In [1]:
from string import punctuation
from collections import Counter
from heapq import nlargest
import pathlib
import spacy
from spacy.lang.en.stop_words import STOP_WORDS

---

This notebook helps one to analyze a text document and have an idea about the topic.

----

### Read and tokenize document

In [2]:
"""
This cell:
    initiates an nlp model
    reads doc from a file
    inputs the document to the model    
"""
nlp = spacy.load('en')
file_name = "doc.txt"
doc = nlp(pathlib.Path(file_name).read_text(encoding="utf-8"))

### Preprocessing

In [3]:
"""
This cell:
    removes stopwords
    filters certain words based on their POS
    appends their lemmatized versions in a list
"""

keyword = []
pos_tag = ['PROPN', 'ADJ', 'NOUN', 'VERB']

for token in doc:  
    if (token.text in STOP_WORDS or token.text in punctuation or token.text == "|"):
        continue
    if (token.pos_ in pos_tag):
        keyword.append(token.lemma_)

### Most Common 20 keywords

In [4]:
"""
This cell:
    counts keywords' frequencies
    prints most common 20 keywords and their normalized frequencies
"""    
freq_word = Counter(keyword)
max_freq = Counter(keyword).most_common(1)[0][1]

for word in freq_word.keys():
    freq_word[word] = (freq_word[word]/max_freq)
freq_word.most_common(20)

[('water', 1.0),
 ('cool', 0.28),
 ('site', 0.28),
 ('reuse', 0.24),
 ('wastewater', 0.24),
 ('treatment', 0.24),
 ('clean', 0.2),
 ('facility', 0.2),
 ('plant', 0.16),
 ('process', 0.16),
 ('treat', 0.16),
 ('instal', 0.12),
 ('kao', 0.12),
 ('product', 0.12),
 ('new', 0.12),
 ('production', 0.12),
 ('implement', 0.08),
 ('technology', 0.08),
 ('example', 0.08),
 ('chiller', 0.08)]

### 5 Most Strengthful Sentences

In [5]:
"""
This cell:
    calculates the strength of senteces by adding on keywords' normalized frequencies
    prints 5 top strength senteces
"""
sent_strength = {}
for sent in doc.sents:
    for word in sent:
        if word.text in freq_word.keys():
            if sent in sent_strength.keys():
                sent_strength[sent]+= freq_word[word.text]
            else:
                sent_strength[sent]=freq_word[word.text]
for sent in nlargest(5, sent_strength,key=sent_strength.get):
    print(sent,"\n")

| This concept requires all the water necessary for production processes (cleaning equipment   producing steam etc) to be entirely derived from water recycled in a loop on site  with no water sourced from public water supplies. 

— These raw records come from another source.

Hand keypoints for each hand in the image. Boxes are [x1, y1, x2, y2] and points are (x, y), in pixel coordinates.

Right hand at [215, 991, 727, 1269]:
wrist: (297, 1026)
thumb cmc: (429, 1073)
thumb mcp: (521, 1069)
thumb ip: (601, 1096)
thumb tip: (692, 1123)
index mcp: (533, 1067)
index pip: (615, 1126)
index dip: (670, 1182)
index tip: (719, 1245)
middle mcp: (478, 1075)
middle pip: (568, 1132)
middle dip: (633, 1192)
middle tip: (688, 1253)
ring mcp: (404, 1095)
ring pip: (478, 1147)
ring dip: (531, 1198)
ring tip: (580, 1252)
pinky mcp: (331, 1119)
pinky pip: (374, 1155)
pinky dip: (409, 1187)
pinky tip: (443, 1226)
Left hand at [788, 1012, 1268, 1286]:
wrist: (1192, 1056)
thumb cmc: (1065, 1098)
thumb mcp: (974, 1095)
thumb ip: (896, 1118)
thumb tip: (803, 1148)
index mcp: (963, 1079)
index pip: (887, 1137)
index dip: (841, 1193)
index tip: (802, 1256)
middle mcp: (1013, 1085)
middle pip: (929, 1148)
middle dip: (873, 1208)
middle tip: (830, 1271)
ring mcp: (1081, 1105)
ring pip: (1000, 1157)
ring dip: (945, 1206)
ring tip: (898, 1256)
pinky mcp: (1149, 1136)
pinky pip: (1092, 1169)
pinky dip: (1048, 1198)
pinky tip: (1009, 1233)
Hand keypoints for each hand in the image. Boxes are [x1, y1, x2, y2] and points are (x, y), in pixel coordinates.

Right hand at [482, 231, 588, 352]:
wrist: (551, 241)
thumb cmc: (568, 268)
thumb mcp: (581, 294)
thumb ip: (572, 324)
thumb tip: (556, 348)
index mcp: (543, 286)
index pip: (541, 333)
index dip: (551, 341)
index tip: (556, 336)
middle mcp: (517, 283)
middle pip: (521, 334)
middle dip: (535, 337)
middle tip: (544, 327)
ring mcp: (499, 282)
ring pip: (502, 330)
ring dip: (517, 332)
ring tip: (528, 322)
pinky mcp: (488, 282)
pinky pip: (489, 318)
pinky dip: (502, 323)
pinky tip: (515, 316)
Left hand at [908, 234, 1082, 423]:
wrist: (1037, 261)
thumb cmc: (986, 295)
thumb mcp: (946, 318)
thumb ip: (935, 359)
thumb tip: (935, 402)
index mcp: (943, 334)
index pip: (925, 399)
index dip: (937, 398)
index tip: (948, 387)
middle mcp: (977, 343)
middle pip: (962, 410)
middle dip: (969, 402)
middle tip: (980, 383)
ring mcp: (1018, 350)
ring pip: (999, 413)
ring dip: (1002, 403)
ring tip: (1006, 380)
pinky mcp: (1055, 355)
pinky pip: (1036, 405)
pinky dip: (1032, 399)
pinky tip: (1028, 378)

Kao Vietnam Introduced a spray technique for washing and sanitizing tanks  resulting in reducing its use of water and steam Kao Industrial (Thailand) Returns cooling water overflow to a cooling water pool to help eliminate unnecessary water consumption Quimi -Kao  S.A. de C .V. 

The plant has also implemented other water saving technologies that allow it to reuse condensate water in the cooling towers  ultrasonic cleaning in the canteen  and reusing wastewater instead of withdrawing more city water. 

| Several wastewater treatment approaches are being implemented at our site in Maribor   including using treated rainwater to clean our machines and containers  as well as using river water that has been softened to cool down water samples taken from our boiler.